§ Problem description: Reproduce exactly the lines below from the one containing "index tip: (298, 268)" through the one containing "index pip: (972, 952)", including both, and nothing else.

── Records shown ──

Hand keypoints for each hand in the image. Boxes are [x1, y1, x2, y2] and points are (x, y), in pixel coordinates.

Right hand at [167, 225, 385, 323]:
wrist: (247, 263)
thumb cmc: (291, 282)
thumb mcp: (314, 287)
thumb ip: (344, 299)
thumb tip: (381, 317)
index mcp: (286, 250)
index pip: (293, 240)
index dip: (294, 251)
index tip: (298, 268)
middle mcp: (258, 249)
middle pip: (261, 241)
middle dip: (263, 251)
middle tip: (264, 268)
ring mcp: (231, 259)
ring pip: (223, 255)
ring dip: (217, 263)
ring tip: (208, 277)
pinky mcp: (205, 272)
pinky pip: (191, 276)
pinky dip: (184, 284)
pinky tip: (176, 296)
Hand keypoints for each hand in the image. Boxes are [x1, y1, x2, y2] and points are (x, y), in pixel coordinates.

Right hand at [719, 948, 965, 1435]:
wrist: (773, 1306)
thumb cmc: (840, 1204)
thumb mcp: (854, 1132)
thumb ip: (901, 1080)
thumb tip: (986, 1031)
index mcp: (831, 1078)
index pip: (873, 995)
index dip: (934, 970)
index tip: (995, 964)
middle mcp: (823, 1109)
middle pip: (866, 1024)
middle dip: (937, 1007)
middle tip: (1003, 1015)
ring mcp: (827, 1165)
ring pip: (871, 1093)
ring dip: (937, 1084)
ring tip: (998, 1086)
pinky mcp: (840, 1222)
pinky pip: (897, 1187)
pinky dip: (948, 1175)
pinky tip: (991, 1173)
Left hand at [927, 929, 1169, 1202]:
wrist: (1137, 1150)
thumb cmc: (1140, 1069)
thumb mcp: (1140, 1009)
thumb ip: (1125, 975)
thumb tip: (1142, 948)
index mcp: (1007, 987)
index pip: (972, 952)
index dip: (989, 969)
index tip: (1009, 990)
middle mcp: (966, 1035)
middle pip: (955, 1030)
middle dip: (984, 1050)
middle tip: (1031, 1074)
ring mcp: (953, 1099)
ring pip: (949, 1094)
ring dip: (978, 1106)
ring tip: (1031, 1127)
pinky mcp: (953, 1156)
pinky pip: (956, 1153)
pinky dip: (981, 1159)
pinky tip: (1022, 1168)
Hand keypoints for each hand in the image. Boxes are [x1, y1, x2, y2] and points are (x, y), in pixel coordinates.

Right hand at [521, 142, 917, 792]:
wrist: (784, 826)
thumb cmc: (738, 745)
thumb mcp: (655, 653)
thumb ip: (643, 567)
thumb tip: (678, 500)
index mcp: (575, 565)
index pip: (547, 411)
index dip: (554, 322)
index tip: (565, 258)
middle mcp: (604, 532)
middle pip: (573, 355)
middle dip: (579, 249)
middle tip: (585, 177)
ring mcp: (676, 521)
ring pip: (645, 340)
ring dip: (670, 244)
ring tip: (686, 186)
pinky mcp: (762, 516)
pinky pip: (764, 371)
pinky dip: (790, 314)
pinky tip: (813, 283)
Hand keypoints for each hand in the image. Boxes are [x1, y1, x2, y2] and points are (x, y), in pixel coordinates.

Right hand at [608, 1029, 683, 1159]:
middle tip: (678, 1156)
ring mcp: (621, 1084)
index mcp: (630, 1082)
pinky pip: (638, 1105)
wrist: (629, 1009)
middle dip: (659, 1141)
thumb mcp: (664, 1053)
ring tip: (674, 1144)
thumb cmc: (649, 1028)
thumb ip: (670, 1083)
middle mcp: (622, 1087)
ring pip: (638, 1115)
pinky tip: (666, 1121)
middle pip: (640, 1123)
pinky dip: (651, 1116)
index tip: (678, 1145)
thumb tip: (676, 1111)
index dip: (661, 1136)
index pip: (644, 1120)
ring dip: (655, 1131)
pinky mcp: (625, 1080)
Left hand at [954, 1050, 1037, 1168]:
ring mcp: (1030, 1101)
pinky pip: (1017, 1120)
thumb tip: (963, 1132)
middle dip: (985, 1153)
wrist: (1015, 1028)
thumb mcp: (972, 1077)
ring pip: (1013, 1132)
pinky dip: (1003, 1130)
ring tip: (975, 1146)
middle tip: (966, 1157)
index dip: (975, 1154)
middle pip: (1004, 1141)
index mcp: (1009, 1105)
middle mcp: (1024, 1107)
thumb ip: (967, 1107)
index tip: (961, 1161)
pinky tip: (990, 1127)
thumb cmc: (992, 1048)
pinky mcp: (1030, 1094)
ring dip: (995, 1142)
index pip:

───

§ Your solution:
index tip: (298, 268)
middle mcp: (258, 249)
middle pip: (261, 241)
middle dip: (263, 251)
middle tip: (264, 268)
ring mcp: (231, 259)
ring pip: (223, 255)
ring dip: (217, 263)
ring tip: (208, 277)
pinky mcp: (205, 272)
pinky pip: (191, 276)
pinky dip: (184, 284)
pinky tip: (176, 296)
Hand keypoints for each hand in the image. Boxes are [x1, y1, x2, y2] and points are (x, y), in pixel coordinates.

Right hand at [719, 948, 965, 1435]:
wrist: (773, 1306)
thumb cmc: (840, 1204)
thumb mcp: (854, 1132)
thumb ip: (901, 1080)
thumb tip: (986, 1031)
index mcp: (831, 1078)
index pip: (873, 995)
index dip: (934, 970)
index tip: (995, 964)
middle mcp: (823, 1109)
middle pip: (866, 1024)
middle dip: (937, 1007)
middle tip: (1003, 1015)
ring mcp: (827, 1165)
ring pip: (871, 1093)
ring dip: (937, 1084)
ring tip: (998, 1086)
pinky mcp: (840, 1222)
pinky pip: (897, 1187)
pinky dip: (948, 1175)
pinky tip: (991, 1173)
Left hand at [927, 929, 1169, 1202]:
wrist: (1137, 1150)
thumb cmc: (1140, 1069)
thumb mcp: (1140, 1009)
thumb ip: (1125, 975)
thumb tip: (1142, 948)
index mcp: (1007, 987)
index pip: (972, 952)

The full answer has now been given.